___ Data under study ___

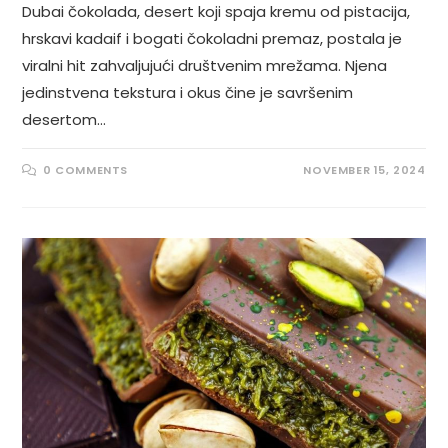
Dubai čokolada, desert koji spaja kremu od pistacija,
hrskavi kadaif i bogati čokoladni premaz, postala je
viralni hit zahvaljujući društvenim mrežama. Njena
jedinstvena tekstura i okus čine je savršenim
desertom…
0 COMMENTS
NOVEMBER 15, 2024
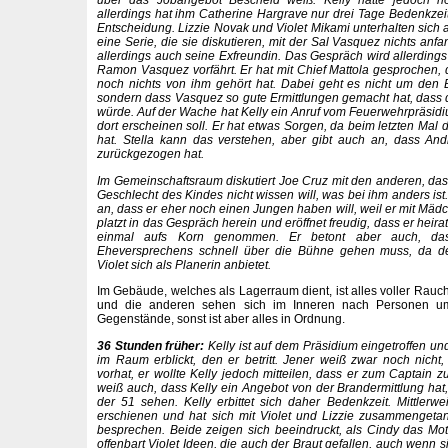
über das Jobangebot Bescheid weiß. Kelly hatte jedoch n
allerdings hat ihm Catherine Hargrave nur drei Tage Bedenkzeit
Entscheidung. Lizzie Novak und Violet Mikami unterhalten sic
eine Serie, die sie diskutieren, mit der Sal Vasquez nichts an
allerdings auch seine Exfreundin. Das Gespräch wird allerdings
Ramon Vasquez vorfährt. Er hat mit Chief Mattola gesprochen, d
noch nichts von ihm gehört hat. Dabei geht es nicht um den 
sondern dass Vasquez so gute Ermittlungen gemacht hat, dass 
würde. Auf der Wache hat Kelly ein Anruf vom Feuerwehrpräsid
dort erscheinen soll. Er hat etwas Sorgen, da beim letzten Mal d
hat. Stella kann das verstehen, aber gibt auch an, dass A
zurückgezogen hat.
Im Gemeinschaftsraum diskutiert Joe Cruz mit den anderen, da
Geschlecht des Kindes nicht wissen will, was bei ihm anders ist
an, dass er eher noch einen Jungen haben will, weil er mit Mäd
platzt in das Gespräch herein und eröffnet freudig, dass er heira
einmal aufs Korn genommen. Er betont aber auch, das
Eheversprechens schnell über die Bühne gehen muss, da d
Violet sich als Planerin anbietet.
Im Gebäude, welches als Lagerraum dient, ist alles voller Rauc
und die anderen sehen sich im Inneren nach Personen u
Gegenstände, sonst ist aber alles in Ordnung.
36 Stunden früher:
Kelly ist auf dem Präsidium eingetroffen un
im Raum erblickt, den er betritt. Jener weiß zwar noch nich
vorhat, er wollte Kelly jedoch mitteilen, dass er zum Captain 
weiß auch, dass Kelly ein Angebot von der Brandermittlung hat,
der 51 sehen. Kelly erbittet sich daher Bedenkzeit. Mittlerw
erschienen und hat sich mit Violet und Lizzie zusammengeta
besprechen. Beide zeigen sich beeindruckt, als Cindy das Motto
offenbart Violet Ideen, die auch der Braut gefallen, auch wenn s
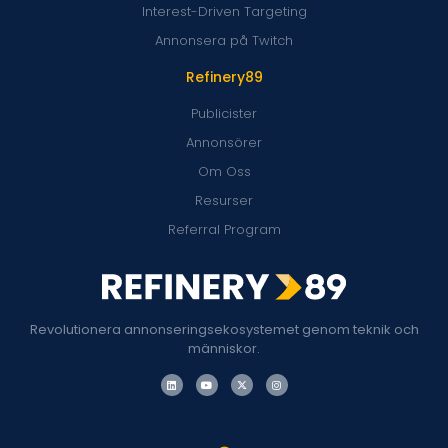
Interest-Driven Targeting
Annonsera på Twitch
Refinery89
Publicister
Annonsörer
Om Oss
Resurser
Referral Program
Revolutionera annonseringsekosystemet genom teknik och
människor.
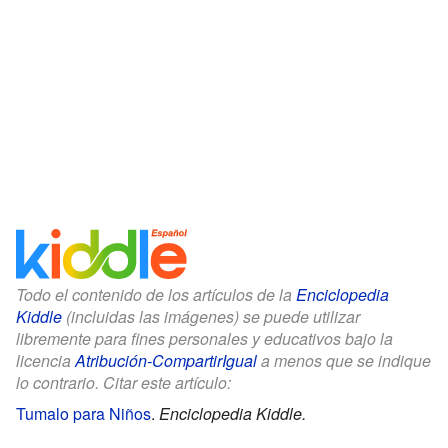
Todo el contenido de los artículos de la
Enciclopedia
Kiddle
(incluidas las imágenes) se puede utilizar
libremente para fines personales y educativos bajo la
licencia
Atribución-CompartirIgual
a menos que se indique
lo contrario. Citar este artículo:
Tumalo para Niños
.
Enciclopedia Kiddle.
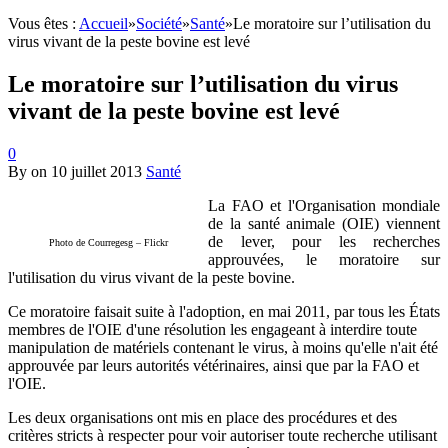
Vous êtes :
Accueil
»
Société
»
Santé
»
Le moratoire sur l’utilisation du
virus vivant de la peste bovine est levé
Le moratoire sur l’utilisation du virus
vivant de la peste bovine est levé
0
By
on
10 juillet 2013
Santé
La FAO et l'Organisation mondiale
de la santé animale (OIE) viennent
de lever, pour les recherches
Photo de Courregesg – Flickr
approuvées, le moratoire sur
l'utilisation du virus vivant de la peste bovine.
Ce moratoire faisait suite à l'adoption, en mai 2011, par tous les États
membres de l'OIE d'une résolution les engageant à interdire toute
manipulation de matériels contenant le virus, à moins qu'elle n'ait été
approuvée par leurs autorités vétérinaires, ainsi que par la FAO et
l'OIE.
Les deux organisations ont mis en place des procédures et des
critères stricts à respecter pour voir autoriser toute recherche utilisant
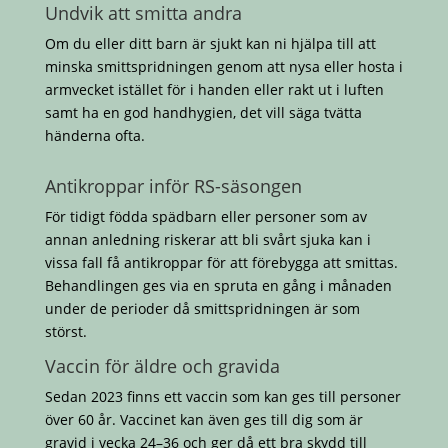
Undvik att smitta andra
Om du eller ditt barn är sjukt kan ni hjälpa till att
minska smittspridningen genom att nysa eller hosta i
armvecket istället för i handen eller rakt ut i luften
samt ha en god handhygien, det vill säga tvätta
händerna ofta.
Antikroppar inför RS-säsongen
För tidigt födda spädbarn eller personer som av
annan anledning riskerar att bli svårt sjuka kan i
vissa fall få antikroppar för att förebygga att smittas.
Behandlingen ges via en spruta en gång i månaden
under de perioder då smittspridningen är som
störst.
Vaccin för äldre och gravida
Sedan 2023 finns ett vaccin som kan ges till personer
över 60 år. Vaccinet kan även ges till dig som är
gravid i vecka 24–36 och ger då ett bra skydd till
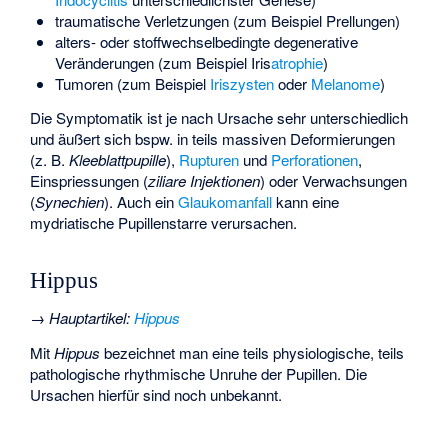
traumatische Verletzungen (zum Beispiel Prellungen)
alters- oder stoffwechselbedingte degenerative
Veränderungen (zum Beispiel Iris
atrophie
)
Tumoren (zum Beispiel
Iriszysten
oder
Melanome
)
Die Symptomatik ist je nach Ursache sehr unterschiedlich
und äußert sich bspw. in teils massiven Deformierungen
(z. B.
Kleeblattpupille
),
Rupturen
und
Perforationen
,
Einspriessungen (
ziliare Injektionen
) oder Verwachsungen
(
Synechien
). Auch ein
Glaukomanfall
kann eine
mydriatische Pupillenstarre verursachen.
Hippus
→
Hauptartikel
:
Hippus
Mit
Hippus
bezeichnet man eine teils physiologische, teils
pathologische rhythmische Unruhe der Pupillen. Die
Ursachen hierfür sind noch unbekannt.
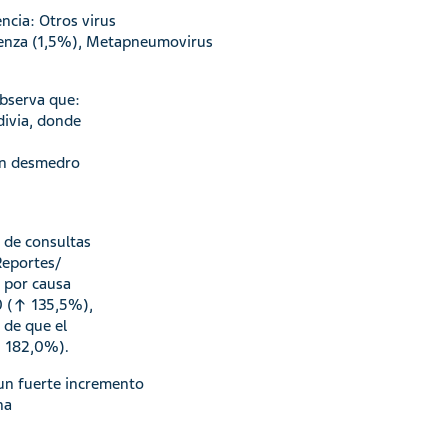
ncia: Otros virus
luenza (1,5%), Metapneumovirus
observa que:
divia, donde
 en desmedro
 de consultas
Reportes/
a por causa
10 (↑ 135,5%),
 de que el
↑ 182,0%).
 un fuerte incremento
na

___

> _Task description_:
In the copy, include no pictures, but repeat the listing exactly.

> _Your response_:
Dubai čokolada, desert koji spaja kremu od pistacija,
hrskavi kadaif i bogati čokoladni premaz, postala je
viralni hit zahvaljujući društvenim mrežama. Njena
jedinstvena tekstura i okus čine je savršenim
desertom…
0 COMMENTS
NOVEMBER 15, 2024
über das Jobangebot Bescheid weiß. Kelly hatte jedoch n
allerdings hat ihm Catherine Hargrave nur drei Tage Bedenkzeit
Entscheidung. Lizzie Novak und Violet Mikami unterhalten sic
eine Serie, die sie diskutieren, mit der Sal Vasquez nichts an
allerdings auch seine Exfreundin. Das Gespräch wird allerdings
Ramon Vasquez vorfährt. Er hat mit Chief Mattola gesprochen, d
noch nichts von ihm gehört hat. Dabei geht es nicht um den 
sondern dass Vasquez so gute Ermittlungen gemacht hat, dass 
würde. Auf der Wache hat Kelly ein Anruf vom Feuerwehrpräsid
dort erscheinen soll. Er hat etwas Sorgen, da beim letzten Mal d
hat. Stella kann das verstehen, aber gibt auch an, dass A
zurückgezogen hat.
Im Gemeinschaftsraum diskutiert Joe Cruz mit den anderen, da
Geschlecht des Kindes nicht wissen will, was bei ihm anders ist
an, dass er eher noch einen Jungen haben will, weil er mit Mäd
platzt in das Gespräch herein und eröffnet freudig, dass er heira
einmal aufs Korn genommen. Er betont aber auch, das
Eheversprechens schnell über die Bühne gehen muss, da d
Violet sich als Planerin anbietet.
Im Gebäude, welches als Lagerraum dient, ist alles voller Rauc
und die anderen sehen sich im Inneren nach Personen u
Gegenstände, sonst ist aber alles in Ordnung.
36 Stunden früher:
Kelly ist auf dem Präsidium eingetroffen un
im Raum erblickt, den er betritt. Jener weiß zwar noch nich
vorhat, er wollte Kelly jedoch mitteilen, dass er zum Captain 
weiß auch, dass Kelly ein Angebot von der Brandermittlung hat,
der 51 sehen. Kelly erbittet sich daher Bedenkzeit. Mittlerw
erschienen und hat sich mit Violet und Lizzie zusammengeta
besprechen. Beide zeigen sich beeindruckt, als Cindy das Motto
offenbart Violet Ideen, die auch der Braut gefallen, auch wenn s
Interest-Driven Targeting
Annonsera på Twitch
Refinery89
Publicister
Annonsörer
Om Oss
Resurser
Referral Program
Revolutionera annonseringsekosystemet genom teknik och
människor.
Todo el contenido de los artículos de la
Enciclopedia
Kiddle
(incluidas las imágenes) se puede utilizar
libremente para fines personales y educativos bajo la
licencia
Atribución-CompartirIgual
a menos que se indique
lo contrario. Citar este artículo:
Tumalo para Niños
.
Enciclopedia Kiddle.
Vous êtes :
Accueil
»
Société
»
Santé
»
Le moratoire sur l’utilisation du
virus vivant de la peste bovine est levé
Le moratoire sur l’utilisation du virus
vivant de la peste bovine est levé
0
By
on
10 juillet 2013
Santé
La FAO et l'Organisation mondiale
de la santé animale (OIE) viennent
de lever, pour les recherches
Photo de Courregesg – Flickr
approuvées, le moratoire sur
l'utilisation du virus vivant de la peste bovine.
Ce moratoire faisait suite à l'adoption, en mai 2011, par tous les États
membres de l'OIE d'une résolution les engageant à interdire toute
manipulation de matériels contenant le virus, à moins qu'elle n'ait été
approuvée par leurs autorités vétérinaires, ainsi que par la FAO et
l'OIE.
Les deux organisations ont mis en place des procédures et des
critères stricts à respecter pour voir autoriser toute recherche utilisant
Undvik att smitta andra
Om du eller ditt barn är sjukt kan ni hjälpa till att
minska smittspridningen genom att nysa eller hosta i
armvecket istället för i handen eller rakt ut i luften
samt ha en god handhygien, det vill säga tvätta
händerna ofta.
Antikroppar inför RS-säsongen
För tidigt födda spädbarn eller personer som av
annan anledning riskerar att bli svårt sjuka kan i
vissa fall få antikroppar för att förebygga att smittas.
Behandlingen ges via en spruta en gång i månaden
under de perioder då smittspridningen är som
störst.
Vaccin för äldre och gravida
Sedan 2023 finns ett vaccin som kan ges till personer
över 60 år. Vaccinet kan även ges till dig som är
gravid i vecka 24–36 och ger då ett bra skydd till
traumatische Verletzungen (zum Beispiel Prellungen)
alters- oder stoffwechselbedingte degenerative
Veränderungen (zum Beispiel Iris
atrophie
)
Tumoren (zum Beispiel
Iriszysten
oder
Melanome
)
Die Symptomatik ist je nach Ursache sehr unterschiedlich
und äußert sich bspw. in teils massiven Deformierungen
(z. B.
Kleeblattpupille
),
Rupturen
und
Perforationen
,
Einspriessungen (
ziliare Injektionen
) oder Verwachsungen
(
Synechien
). Auch ein
Glaukomanfall
kann eine
mydriatische Pupillenstarre verursachen.
Hippus
→
Hauptartikel
:
Hippus
Mit
Hippus
bezeichnet man eine teils physiologische, teils
pathologische rhythmische Unruhe der Pupillen. Die
Ursachen hierfür sind noch unbekannt.
ncia: Otros virus
luenza (1,5%), Metapneumovirus
observa que:
divia, donde
 en desmedro
 de consultas
Reportes/
a por causa
10 (↑ 135,5%),
 de que el
↑ 182,0%).
 un fuerte incremento
na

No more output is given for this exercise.